As potential confounders that might be associated with both weight loss and the type of surgery performed, the following possible confounding parameters were analyzed using mixed models: gender, age at secondary surgery, center, pre-operative weight, and minimum weight post-SG. Of these variables, none managed to change the difference in %TBWL between RYGB and SADI with more than 10%. Therefore, no confounding factor was apparent in this study.

Weight Loss

Weight loss was analyzed only for patients with insufficient weight loss or weight regain as a main indication for surgery (SADI n = 66, RYGB n = 45). Before revisional surgery, mean BMI for these patients was 45.6 (± 6.9) kg/m2 in the SADI group and 42.5 (± 6.0) kg/m2 in the RYGB group. Mean BMI 2 years after secondary surgery was 32.7 (± 7.0) kg/m2 for the SADI group and 39.5 (± 5.5) kg/m2 for the RYGB group. To adjust for the difference in weight between the groups at baseline, the %TBWL was calculated. Firstly, the progression of %TBWL after revisional surgery is shown in Table 2, with corresponding P values for the differences between SADI and RYGB. An overview of the %TBWL over time is given in Fig. 2, calculated with the weight prior to SG as baseline. Secondly, the average %TBWL was calculated with mixed models. It was found that the RYGB had an average %TBWL of 6.3% and SADI of 16.5% over time, leading to a difference of 10.2% in favor of SADI patients (P < .001). Weight loss results at 2 years following revisional surgery were available for 47% (9/21) of SADI patients and 52% (22/42) of RYGB patients.

Table 2.

Percentage total body weight loss (%TBWL) following secondary surgery

%TBWL at 3 months %TBWL at 6 months %TBWL at 12 months %TBWL at 24 months
SADI 11.3% (± 4.1) 16.5% (± 5.8) 21.5% (± 8.1) 26.4% (± 10.4)
RYGB 5.9% (± 5.3) 7.8% (± 6.8) 8.9% (± 8.7) 6.9% (± 11.3)
P value < .001 < .001 < .001 < .001

SADI single anastomosis duodenoileal bypass, RYGB Roux-en-Y gastric bypass, ± standard deviation in percentage

Fig. 2.

Fig. 2

Average percentage total body weight loss after sleeve gastrectomy (SG) and revision to single anastomosis duodenoileal (SADI) bypass or Roux-en-Y gastric bypass (RYGB); SG sleeve gastrectomy, *Maximum %TBWL obtained after sleeve gastrectomy and before revisional surgery

Complications

An overview of complications is given in Table 3. Reasons for readmission to the hospital were abdominal pain, high fever, or persistent nausea.
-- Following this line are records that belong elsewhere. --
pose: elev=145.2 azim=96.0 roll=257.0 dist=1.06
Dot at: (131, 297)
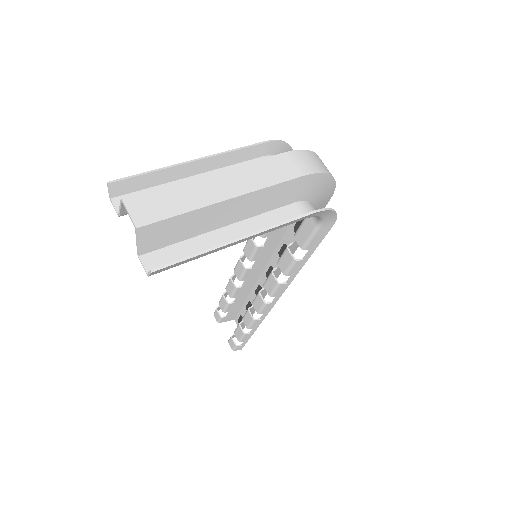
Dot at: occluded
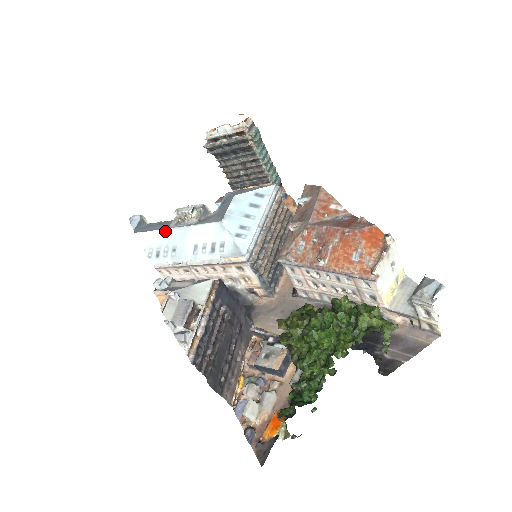
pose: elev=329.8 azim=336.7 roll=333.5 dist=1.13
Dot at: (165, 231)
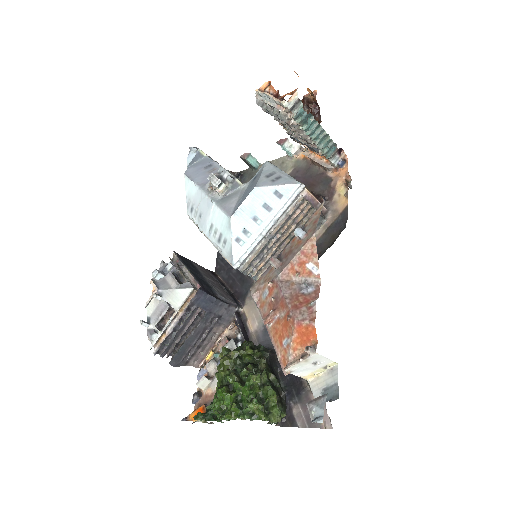
Dot at: (200, 191)
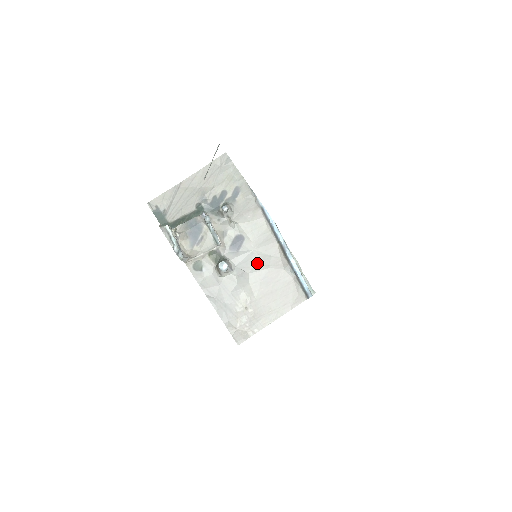
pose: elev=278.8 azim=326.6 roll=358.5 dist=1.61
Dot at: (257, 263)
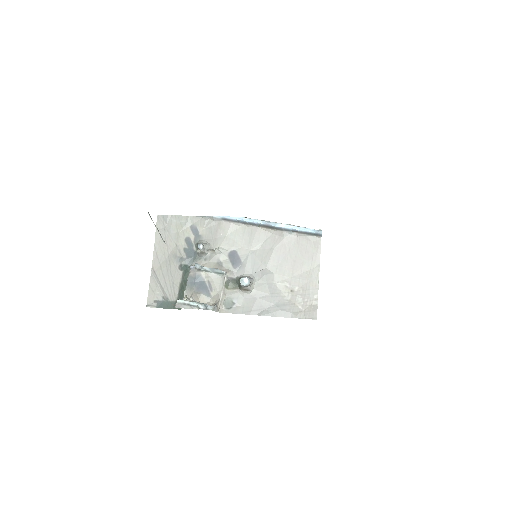
Dot at: (263, 255)
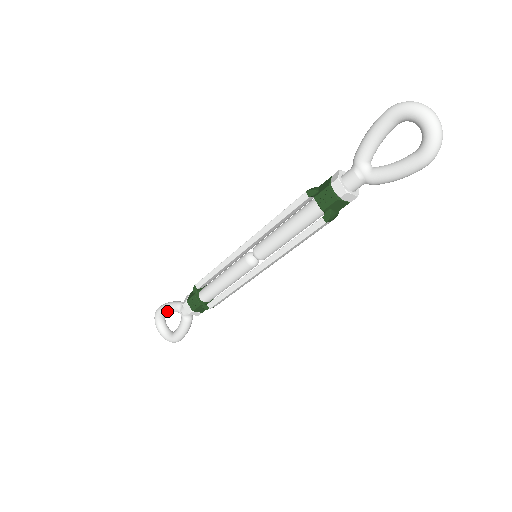
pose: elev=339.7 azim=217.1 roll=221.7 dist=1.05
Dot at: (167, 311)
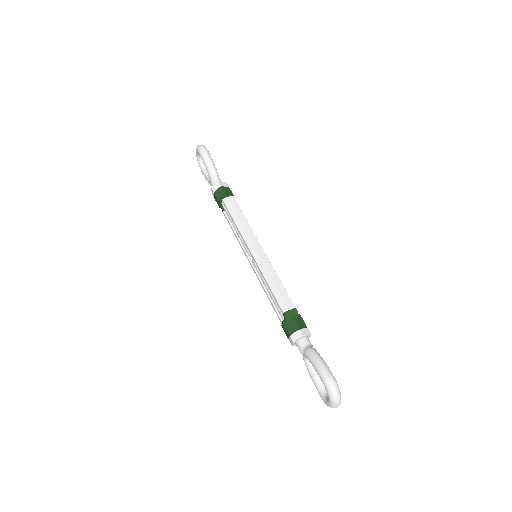
Dot at: (204, 164)
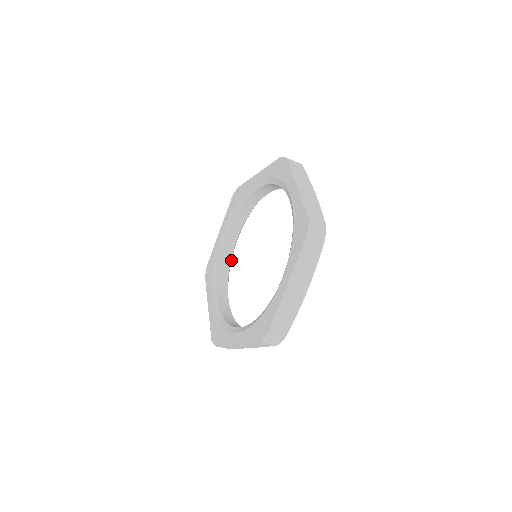
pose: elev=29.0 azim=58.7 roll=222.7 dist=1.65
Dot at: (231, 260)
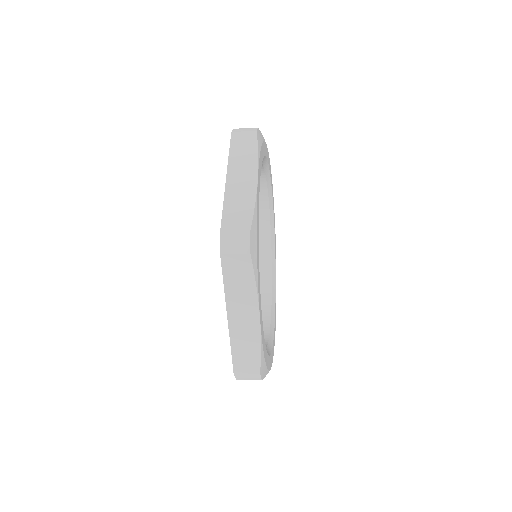
Dot at: (268, 175)
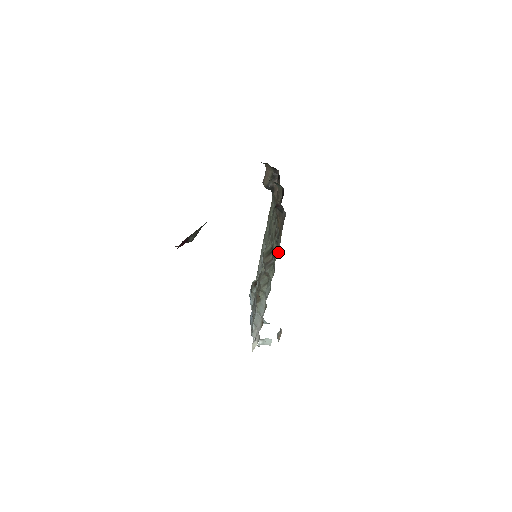
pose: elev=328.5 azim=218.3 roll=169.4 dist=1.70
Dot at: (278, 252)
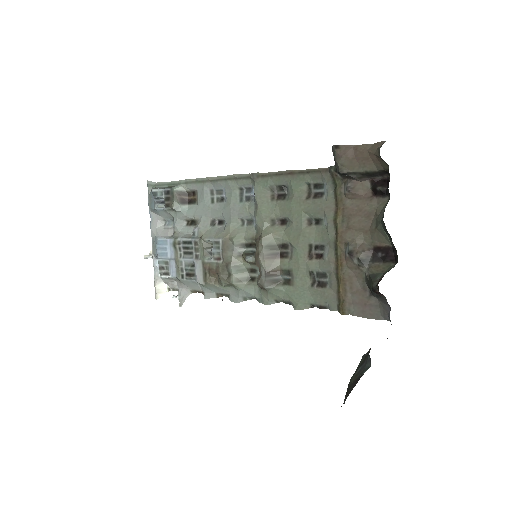
Dot at: (315, 305)
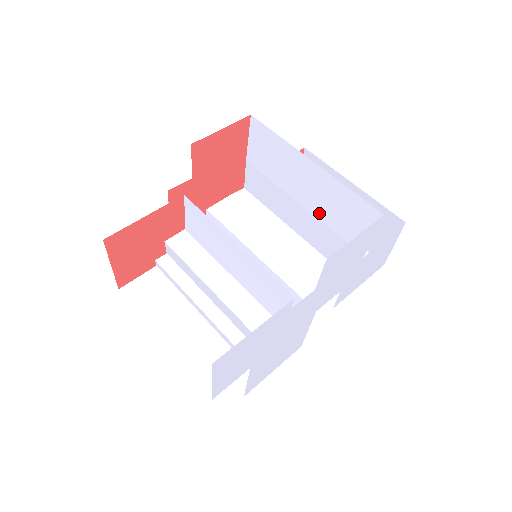
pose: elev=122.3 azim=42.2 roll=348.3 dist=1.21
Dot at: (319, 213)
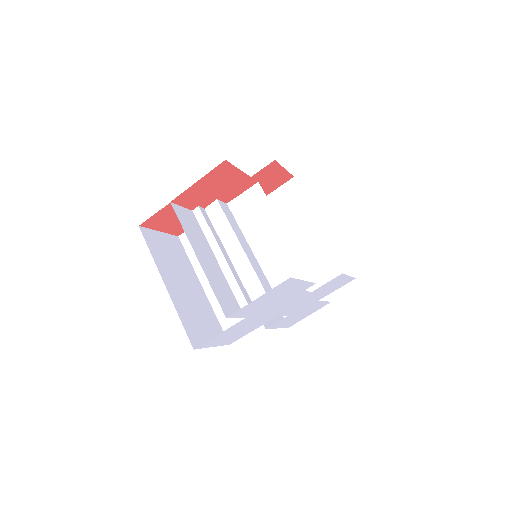
Dot at: occluded
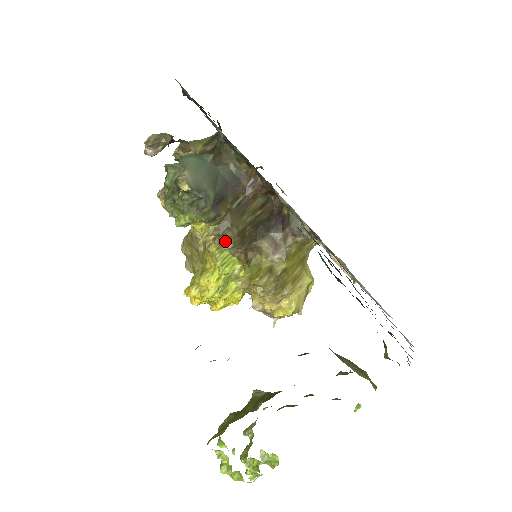
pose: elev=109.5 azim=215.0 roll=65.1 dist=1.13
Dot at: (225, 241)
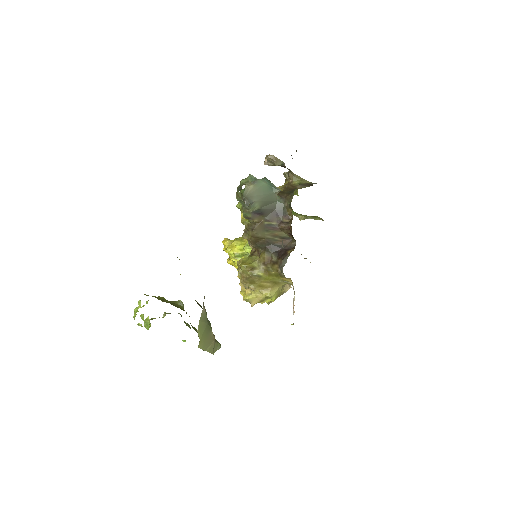
Dot at: (247, 234)
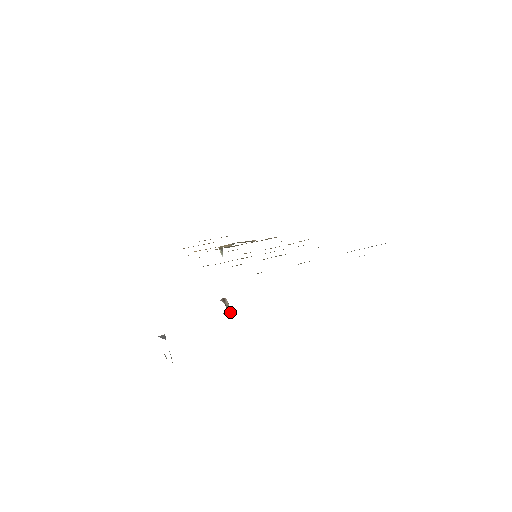
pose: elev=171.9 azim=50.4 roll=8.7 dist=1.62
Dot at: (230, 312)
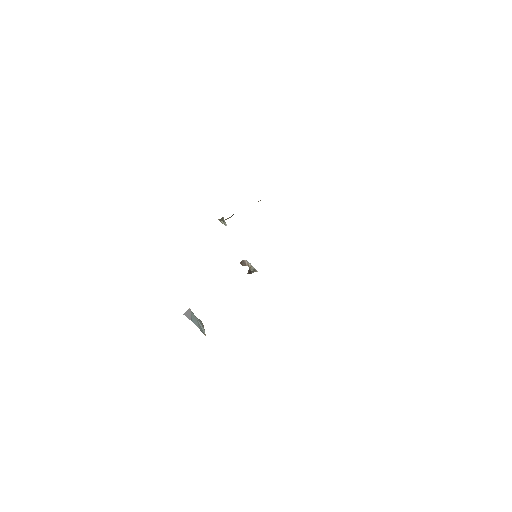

No peri- or post-operative mortality was observed in both groups. Within the first year of surgery, 11 (16.7%) complications were observed after a SADI and 13 (17.6%) after a RYGB (P = .888). Choledocholithiasis for which a laparoscopic cholecystectomy was performed (n = 7) was not counted as a complication. This occurred in two patients following SADI and five after RYGB. Furthermore, two of the medium-term complications in the SADI group included reoperation in the form of a re-sleeve because of insufficient weight loss. One patient presented with severe chronic diarrhea after SADI and underwent a subsequent duodenojejunostomy at 150 cm from the ligament of Treitz for enteral feeding.

Table 3.

Short-term (< 30 days) and medium-term (> 1 month and < 12 months) complications

SADI RYGB Total P
N = 66 (%) N = 74 (%) N = 140 (%)
Short-term complication (< 30 days) 4 (6.1%) 6 (8.1%) 10 (7.1%) .639
 Readmission 3 4 7
 Reoperation 1 2 3
  Abscess 1
  Anastomic leakage 1
  No focus 1
Med-term complication (> 1 and < 12 months) 7 (10.6%) 7 (9.5%) 14 (10%) .821
 Readmission 1 3 4
 Reoperation 6 4 10
  Internal herniation 2
  Incisional hernia 1
  Anastomic leakage 1
  Revisional surgery* 1
  Re-sleeve 2
  Stenosis 1
  No focus 1 1

SADI single anastomosis duodenoileal bypass, RYGB Roux-en-Y gastric bypass

*Duodenojejunostomy at 150 cm from the ligament of Treitz for enternal feeding

Nutritional Status

Although patients were advised to use specialized multivitamins, a deficiency was found in 30 (64%) SADI patients and in 28 (62%) RYGB patients (P = .705), during the 2-year follow-up. The absolute number of deficiencies with corresponding percentages can be found in Table 4. The data that was available per nutrient varied from 30 to 71%.

Table 4.

Post-operative nutritional deficiencies within the first 2 years after revisional SADI and RYGB

Post-SADI Post-RYGB
N = 20–47* N = 29–42*
Number of deficiencies (%) Number of deficiencies (%) P value
Anemia 16 (34%) 11 (26%) .421
Ferritin 6 (14%) 11 (31%) .071
Folate 10 (31%) 5 (12%) .066
Vitamin B12 0 13 (33%) < .001
Vitamin D 13 (28%) 9 (23%) .587
Parathyroid hormone 3 (7%) 3 (8%) .875
Calcium 3 (7%) 2 (5%) .705
Albumin 5 (12%) 5 (17%) .525
Vitamin B1 1 (5%) 0 N.A.
Vitamin B6 0 0 N.A.

SADI single anastomosis duodenoileal bypass, RYGB Roux-en-Y gastric bypass

*Dependent on nutritional value

Functional Problems and GERD after SG

Thirty-five patients presented with functional problems after SG. Eight patients were diagnosed with therapy resistant GERD, 20 patients experienced dysphagia (for example due to a stenosis), five patients had persistent complaints of nausea and vomiting, and one presented with a fistula. A conversion to RYGB was performed in all of these patients. Cases of dysphagia or fistulas were all solved after revisional surgery to a RYGB. For patients with GERD, complaints remarkably improved for all patients. However, two out of eight patients still had GERD-related symptoms occasionally.

Discussion

The present study investigated the effectiveness of the single anastomosis duodenoileal (SADI) bypass versus the Roux-en-Y gastric bypass (RYGB) on health outcomes as a revisional procedure after a failed sleeve gastrectomy (SG). To our knowledge, this study, which included 66 SADI and 74 RYGB patients, is the first to compare the SADI and RYGB as a second step operation for insufficient weight loss or weight regain.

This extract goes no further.